[Items from a dataset]
BEGIN

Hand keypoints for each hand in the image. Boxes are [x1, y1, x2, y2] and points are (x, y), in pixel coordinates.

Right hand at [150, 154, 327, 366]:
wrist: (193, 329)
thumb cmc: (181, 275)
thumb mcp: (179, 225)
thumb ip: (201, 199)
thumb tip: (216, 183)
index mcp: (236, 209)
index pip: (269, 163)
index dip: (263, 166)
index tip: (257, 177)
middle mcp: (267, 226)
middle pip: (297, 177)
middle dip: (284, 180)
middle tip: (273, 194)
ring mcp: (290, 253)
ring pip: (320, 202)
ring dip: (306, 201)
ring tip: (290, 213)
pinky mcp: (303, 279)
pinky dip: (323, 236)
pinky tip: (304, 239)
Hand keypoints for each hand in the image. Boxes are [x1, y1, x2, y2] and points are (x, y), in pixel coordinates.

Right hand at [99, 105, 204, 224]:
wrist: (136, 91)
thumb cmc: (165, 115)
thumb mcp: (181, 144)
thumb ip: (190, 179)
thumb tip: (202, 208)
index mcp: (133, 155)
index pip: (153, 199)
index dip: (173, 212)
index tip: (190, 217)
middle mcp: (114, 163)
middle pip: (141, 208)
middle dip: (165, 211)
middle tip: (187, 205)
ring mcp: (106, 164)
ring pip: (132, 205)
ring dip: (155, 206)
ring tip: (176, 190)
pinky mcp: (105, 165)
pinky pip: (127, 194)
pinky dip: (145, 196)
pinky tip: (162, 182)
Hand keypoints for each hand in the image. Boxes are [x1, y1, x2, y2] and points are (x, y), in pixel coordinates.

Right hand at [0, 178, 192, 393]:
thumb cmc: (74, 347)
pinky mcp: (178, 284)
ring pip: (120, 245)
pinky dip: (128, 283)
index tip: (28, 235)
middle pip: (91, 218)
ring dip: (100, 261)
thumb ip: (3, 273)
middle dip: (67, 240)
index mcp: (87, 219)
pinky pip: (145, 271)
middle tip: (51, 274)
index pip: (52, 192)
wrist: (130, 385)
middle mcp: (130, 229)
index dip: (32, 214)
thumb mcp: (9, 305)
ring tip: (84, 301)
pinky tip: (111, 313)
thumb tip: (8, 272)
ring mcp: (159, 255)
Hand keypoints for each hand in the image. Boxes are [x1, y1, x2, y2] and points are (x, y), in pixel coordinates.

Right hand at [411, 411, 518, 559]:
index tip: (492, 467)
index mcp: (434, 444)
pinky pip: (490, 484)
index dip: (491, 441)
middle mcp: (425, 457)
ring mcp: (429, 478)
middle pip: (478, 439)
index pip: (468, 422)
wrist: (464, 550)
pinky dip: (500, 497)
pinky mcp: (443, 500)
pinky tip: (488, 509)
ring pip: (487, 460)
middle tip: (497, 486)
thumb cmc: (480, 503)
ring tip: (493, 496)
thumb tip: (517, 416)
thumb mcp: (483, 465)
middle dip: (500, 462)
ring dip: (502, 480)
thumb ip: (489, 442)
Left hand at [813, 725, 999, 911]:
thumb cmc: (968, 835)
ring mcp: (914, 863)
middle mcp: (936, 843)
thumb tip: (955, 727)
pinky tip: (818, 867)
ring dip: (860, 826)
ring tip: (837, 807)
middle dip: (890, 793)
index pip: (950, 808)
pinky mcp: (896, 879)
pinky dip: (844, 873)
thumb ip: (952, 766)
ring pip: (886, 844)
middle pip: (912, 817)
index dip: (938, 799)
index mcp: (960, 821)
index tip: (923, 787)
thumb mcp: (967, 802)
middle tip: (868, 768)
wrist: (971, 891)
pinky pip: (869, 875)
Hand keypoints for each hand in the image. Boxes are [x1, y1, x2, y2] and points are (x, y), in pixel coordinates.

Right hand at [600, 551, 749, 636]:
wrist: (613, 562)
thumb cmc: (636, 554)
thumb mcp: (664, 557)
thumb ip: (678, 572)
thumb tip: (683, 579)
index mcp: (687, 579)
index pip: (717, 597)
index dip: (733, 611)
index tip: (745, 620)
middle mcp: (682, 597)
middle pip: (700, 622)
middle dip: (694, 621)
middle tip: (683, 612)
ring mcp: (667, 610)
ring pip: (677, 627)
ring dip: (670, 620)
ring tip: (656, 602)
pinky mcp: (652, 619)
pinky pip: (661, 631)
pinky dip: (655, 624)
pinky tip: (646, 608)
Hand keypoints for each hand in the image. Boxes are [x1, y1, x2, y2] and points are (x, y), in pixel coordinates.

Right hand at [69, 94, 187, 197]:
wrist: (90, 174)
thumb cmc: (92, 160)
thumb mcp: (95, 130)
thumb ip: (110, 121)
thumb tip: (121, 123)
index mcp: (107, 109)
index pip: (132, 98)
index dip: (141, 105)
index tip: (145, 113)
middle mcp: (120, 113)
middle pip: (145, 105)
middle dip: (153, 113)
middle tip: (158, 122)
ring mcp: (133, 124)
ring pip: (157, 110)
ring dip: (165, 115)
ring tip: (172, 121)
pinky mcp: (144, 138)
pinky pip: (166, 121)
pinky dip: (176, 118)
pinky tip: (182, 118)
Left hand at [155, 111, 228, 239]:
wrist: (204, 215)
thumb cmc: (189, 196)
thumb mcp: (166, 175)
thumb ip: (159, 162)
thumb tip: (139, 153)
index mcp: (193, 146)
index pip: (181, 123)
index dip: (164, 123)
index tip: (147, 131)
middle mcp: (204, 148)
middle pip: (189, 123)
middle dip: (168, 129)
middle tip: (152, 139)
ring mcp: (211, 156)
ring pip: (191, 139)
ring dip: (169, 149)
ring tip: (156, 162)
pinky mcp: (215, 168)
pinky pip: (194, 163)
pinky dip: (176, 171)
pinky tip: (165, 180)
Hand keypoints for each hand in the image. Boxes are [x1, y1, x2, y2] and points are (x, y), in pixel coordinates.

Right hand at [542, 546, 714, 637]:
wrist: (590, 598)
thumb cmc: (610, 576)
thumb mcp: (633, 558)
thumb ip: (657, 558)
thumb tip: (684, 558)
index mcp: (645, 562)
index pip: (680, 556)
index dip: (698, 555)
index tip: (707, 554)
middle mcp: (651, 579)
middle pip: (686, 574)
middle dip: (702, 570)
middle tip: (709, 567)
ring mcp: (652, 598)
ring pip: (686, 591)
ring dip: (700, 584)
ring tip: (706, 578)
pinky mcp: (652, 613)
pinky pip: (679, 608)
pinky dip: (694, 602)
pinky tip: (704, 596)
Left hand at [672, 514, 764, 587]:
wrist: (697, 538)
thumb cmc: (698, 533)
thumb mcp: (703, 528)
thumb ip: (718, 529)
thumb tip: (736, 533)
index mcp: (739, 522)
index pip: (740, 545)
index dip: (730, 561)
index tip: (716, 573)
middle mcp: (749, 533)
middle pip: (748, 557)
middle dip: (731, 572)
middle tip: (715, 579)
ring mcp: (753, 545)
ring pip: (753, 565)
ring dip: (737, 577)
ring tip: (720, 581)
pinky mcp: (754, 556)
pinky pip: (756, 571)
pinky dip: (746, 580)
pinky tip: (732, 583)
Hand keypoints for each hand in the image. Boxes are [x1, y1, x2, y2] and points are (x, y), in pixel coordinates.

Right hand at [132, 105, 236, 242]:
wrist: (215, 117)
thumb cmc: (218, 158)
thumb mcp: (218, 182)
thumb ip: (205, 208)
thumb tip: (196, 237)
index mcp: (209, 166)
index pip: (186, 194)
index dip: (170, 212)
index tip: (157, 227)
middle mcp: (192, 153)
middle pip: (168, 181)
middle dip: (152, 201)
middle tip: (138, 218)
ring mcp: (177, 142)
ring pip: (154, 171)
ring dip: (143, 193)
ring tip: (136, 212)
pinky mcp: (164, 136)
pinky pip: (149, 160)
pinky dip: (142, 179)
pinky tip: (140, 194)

END

◆ What is needed
With nothing left out, print the data above exactly.

◆ Answer box
Hand keypoints for each hand in the image. Boxes are [x1, y1, x2, y2] and points are (x, y), in pixel coordinates.

Right hand at [150, 154, 327, 366]:
wrist: (193, 329)
thumb cmc: (181, 275)
thumb mcp: (179, 225)
thumb ip: (201, 199)
thumb tip: (216, 183)
index mcp: (236, 209)
index pip: (269, 163)
index dip: (263, 166)
index tip: (257, 177)
middle mcp: (267, 226)
middle pip: (297, 177)
middle dip: (284, 180)
middle tip: (273, 194)
ring mcp: (290, 253)
ring pip: (320, 202)
ring dip: (306, 201)
ring tip: (290, 213)
pinky mcp: (303, 279)
pinky dip: (323, 236)
pinky tip: (304, 239)
Hand keypoints for each hand in the image. Boxes are [x1, y1, x2, y2] and points are (x, y), in pixel coordinates.

Right hand at [99, 105, 204, 224]:
wrist: (136, 91)
thumb cmc: (165, 115)
thumb mcp: (181, 144)
thumb ip: (190, 179)
thumb tip: (202, 208)
index mcp: (133, 155)
index pip: (153, 199)
index dip: (173, 212)
index tip: (190, 217)
middle mcp: (114, 163)
middle pip: (141, 208)
middle dip: (165, 211)
middle tip: (187, 205)
ring mcp: (106, 164)
ring pip: (132, 205)
ring dip: (155, 206)
ring tip: (176, 190)
pinky mcp: (105, 165)
pinky pip: (127, 194)
pinky dip: (145, 196)
pinky tip: (162, 182)
Hand keypoints for each hand in the image. Boxes are [x1, y1, x2, y2] and points are (x, y), in pixel coordinates.

Right hand at [0, 178, 192, 393]:
thumb cmc: (74, 347)
pinky mcp: (178, 284)
ring pip: (120, 245)
pinky dip: (128, 283)
index tip: (28, 235)
middle pip: (91, 218)
ring dip: (100, 261)
thumb ip: (3, 273)
middle dip: (67, 240)
index mcp: (87, 219)
pinky pip: (145, 271)
middle tip: (51, 274)
index pip: (52, 192)
wrist: (130, 385)
middle mcp: (130, 229)
index dip: (32, 214)
thumb mcp: (9, 305)
ring tip: (84, 301)
pinky tip: (111, 313)
thumb tip: (8, 272)
ring mcp: (159, 255)
Hand keypoints for each hand in the image. Boxes are [x1, y1, x2, y2] and points are (x, y), in pixel coordinates.

Right hand at [411, 411, 518, 559]:
index tip: (492, 467)
index mcp: (434, 444)
pinky pip: (490, 484)
index dip: (491, 441)
middle mcp: (425, 457)
ring mcp: (429, 478)
middle pip: (478, 439)
index pip: (468, 422)
wrist: (464, 550)
pinky dip: (500, 497)
pinky mcp: (443, 500)
pinky tip: (488, 509)
ring pip: (487, 460)
middle tip: (497, 486)
thumb cmc: (480, 503)
ring tip: (493, 496)
thumb tip: (517, 416)
thumb mcp: (483, 465)
middle dip: (500, 462)
ring dip: (502, 480)
thumb ip: (489, 442)
Left hand at [813, 725, 999, 911]:
thumb cmc: (968, 835)
ring mcp: (914, 863)
middle mcp: (936, 843)
thumb tip: (955, 727)
pinky tip: (818, 867)
ring dip: (860, 826)
ring tip: (837, 807)
middle dip: (890, 793)
index pip: (950, 808)
pinky mcp: (896, 879)
pinky dip: (844, 873)
thumb ip: (952, 766)
ring pip: (886, 844)
middle pip: (912, 817)
index dip: (938, 799)
index mcp: (960, 821)
index tip: (923, 787)
thumb mcp: (967, 802)
middle tip: (868, 768)
wrist: (971, 891)
pinky pip: (869, 875)
Hand keypoints for each hand in the image. Boxes are [x1, y1, x2, y2] and points are (x, y), in pixel coordinates.

Right hand at [600, 551, 749, 636]:
wrist: (613, 562)
thumb cmc: (636, 554)
thumb mcp: (664, 557)
thumb ip: (678, 572)
thumb tip: (683, 579)
index mcp: (687, 579)
index pip: (717, 597)
index dip: (733, 611)
index tip: (745, 620)
middle mcp: (682, 597)
middle pip: (700, 622)
middle dip: (694, 621)
middle tip: (683, 612)
ring mcp: (667, 610)
ring pip: (677, 627)
ring dip: (670, 620)
ring tip: (656, 602)
pinky mcp: (652, 619)
pinky pip: (661, 631)
pinky dip: (655, 624)
pinky tip: (646, 608)
Hand keypoints for each hand in the image. Boxes are [x1, y1, x2, y2] and points are (x, y), in pixel coordinates.

Right hand at [69, 94, 187, 197]:
wrist: (90, 174)
thumb cmc: (92, 160)
thumb mcp: (95, 130)
thumb ip: (110, 121)
thumb tip: (121, 123)
index mcp: (107, 109)
index pip: (132, 98)
index dip: (141, 105)
index tip: (145, 113)
middle mcp: (120, 113)
middle pip: (145, 105)
middle dip: (153, 113)
middle tip: (158, 122)
ring mcp: (133, 124)
ring pip: (157, 110)
ring dip: (165, 115)
ring tip: (172, 121)
pinky mcp: (144, 138)
pinky pip: (166, 121)
pinky dip: (176, 118)
pinky tip: (182, 118)
Left hand at [155, 111, 228, 239]:
wrist: (204, 215)
thumb cmc: (189, 196)
thumb mcp: (166, 175)
thumb ip: (159, 162)
thumb tip: (139, 153)
index mcp: (193, 146)
index pip: (181, 123)
index dip: (164, 123)
index tip: (147, 131)
middle mcp: (204, 148)
middle pip: (189, 123)
middle dip: (168, 129)
middle tip: (152, 139)
ring mcp: (211, 156)
ring pip: (191, 139)
ring dip: (169, 149)
ring tip: (156, 162)
pinky mcp: (215, 168)
pinky pip: (194, 163)
pinky dip: (176, 171)
pinky tip: (165, 180)
Hand keypoints for each hand in the image. Boxes are [x1, y1, x2, y2] and points are (x, y), in pixel coordinates.

Right hand at [542, 546, 714, 637]:
wrist: (590, 598)
thumb cmc: (610, 576)
thumb mcp: (633, 558)
thumb ip: (657, 558)
thumb tip: (684, 558)
index mcp: (645, 562)
index pip: (680, 556)
index dip: (698, 555)
index tip: (707, 554)
middle mcp: (651, 579)
middle pip: (686, 574)
middle dip: (702, 570)
middle tip: (709, 567)
ring mcp: (652, 598)
ring pip: (686, 591)
ring dip: (700, 584)
ring tip: (706, 578)
pinky mcp: (652, 613)
pinky pip: (679, 608)
pinky dip: (694, 602)
pinky tip: (704, 596)
Left hand at [672, 514, 764, 587]:
wrist: (697, 538)
thumb cmc: (698, 533)
thumb mcp: (703, 528)
thumb ip: (718, 529)
thumb tip: (736, 533)
index mcp: (739, 522)
index pip: (740, 545)
index dip: (730, 561)
index tip: (716, 573)
middle mcp: (749, 533)
middle pip: (748, 557)
middle dip: (731, 572)
middle tip: (715, 579)
ring mcp: (753, 545)
ring pip: (753, 565)
ring dip: (737, 577)
ring tip: (720, 581)
pinky mcp: (754, 556)
pinky pip: (756, 571)
pinky dip: (746, 580)
pinky tip: (732, 583)
Hand keypoints for each hand in the image. Boxes are [x1, y1, x2, y2] and points are (x, y), in pixel coordinates.

Right hand at [132, 105, 236, 242]:
wrist: (215, 117)
thumb cmc: (218, 158)
thumb mcp: (218, 182)
thumb ip: (205, 208)
thumb tip: (196, 237)
index mcp: (209, 166)
index pip: (186, 194)
index dip: (170, 212)
index tip: (157, 227)
middle mcp: (192, 153)
middle pip: (168, 181)
middle dip: (152, 201)
middle tip: (138, 218)
ring mcp: (177, 142)
ring pip: (154, 171)
ring dip: (143, 193)
ring tip: (136, 212)
pinky mcp: (164, 136)
pinky pip: (149, 160)
pinky dip: (142, 179)
pinky tip: (140, 194)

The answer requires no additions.